Tell us something that’s true that almost nobody agrees with you on.

In the context of the investment community, Tesla for example has more value than almost everyone gives them credit for. Few analysts and critics value any of Tesla’s software. The cars have no switches. Everything is driven by software and they are ahead of the rest of the auto industry by at least a decade. These cars shouldn’t even exist for 10 more years.

As an entrepreneur, what is the one thing you do over and over and recommend everyone else do?

You’ve always got to figure out where’s my cash coming from and where’s it going to. You’ve got to do that all the time.

What is one strategy that has helped you grow your business?

Writing. Blogging. Becoming a thought leader. Around the 2012 time frame, itrezzo would get maybe one or two leads a month. I started blogging and within a month or two we were getting one or two leads a week. As it continued, reached first one or two per day and then 5 or 10 per day. We’re probably getting 40 or 50 a day, now. More recently, it’s other channels and other advertising. I don’t think that would work without all the thought leadership we do.

What is one failure you had as an entrepreneur, and how did you overcome it?

Trying to do too much stuff. Biting off more than I can chew. You need to either have people to whom you can delegate stuff, or you can get burned out.

What is one business idea that you’re willing to give away to our readers?

Automated recycling.
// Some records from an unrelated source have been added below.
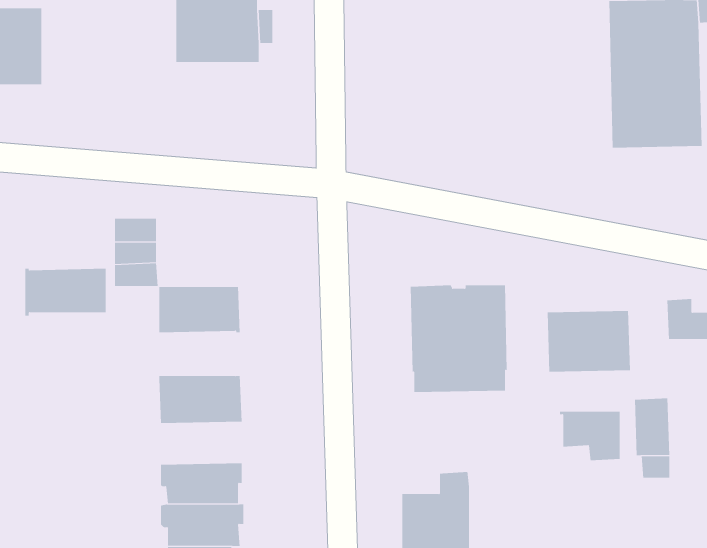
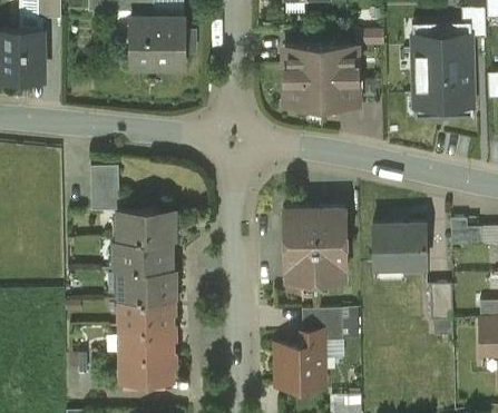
building: none -> [284,47,357,105]
building: [24,268,107,316] -> [116,242,169,273]
building: [559,411,621,461] -> [302,311,342,343]
building: none -> [119,301,174,328]

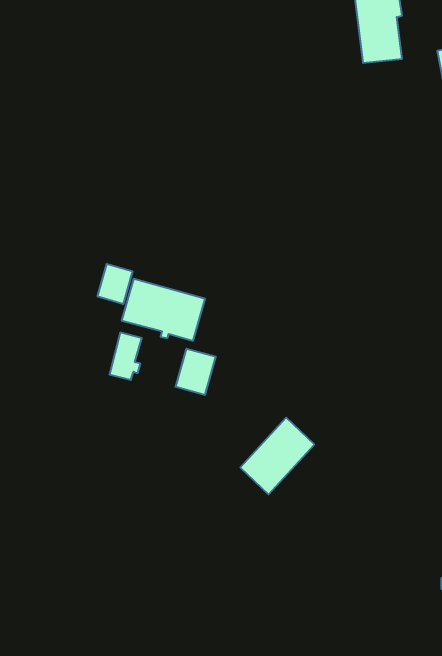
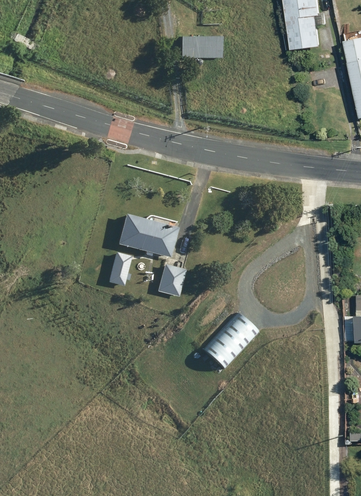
building: none -> [177,36,218,59]
building: [98,264,132,304] -> none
We are producing too much garbage and we used to ship it to third-world countries. But they don’t want our garbage any more (is that really surprising?). Using machine learning and setting up some cameras and robots, a company should be able to watch workers sort a conveyor belt of garbage for a few weeks. The machines will learn how to sort out recyclables and landfill, toxic stuff vs recyclables, etc. This kind of service wouldn’t just make money — it could really solve a big problem facing people all over the world.

What is the best $100 you recently spent? What and why?

The multi-connector dongle charges anything. iPhone, old Android, new Android, all at the same time. I don’t keep searching for all of these odd adapters. I don’t buy many things and when I do, they are tech-related.

What is one piece of software or a web service that helps you be productive?

Microsoft ToDo – comes free with Microsoft Office 365 and helps me track tasks across all devices and desktops.

What is the one book that you recommend our community should read and why?

Seth Godin – This is Marketing

What is your favorite quote?

Tony Robbins: “Execution will trump knowledge every day of the week”

Key Learnings:

  • Sometimes success comes from planning. Sometimes it’s a fluke. Always keep experimenting.
  • Marketing is critical for any business. People may think technical founders focus more purely on the technology, but without doing market research and thinking about how to market the product, the technology may not find a customer.
  • Plan simply yet strategically to stay on track and reach the end goals you wish to.
  • Don’t let outside factors distract you. Great ideas are lost as quickly as they are found if interruptions prevent finishing even the simplest of tasks.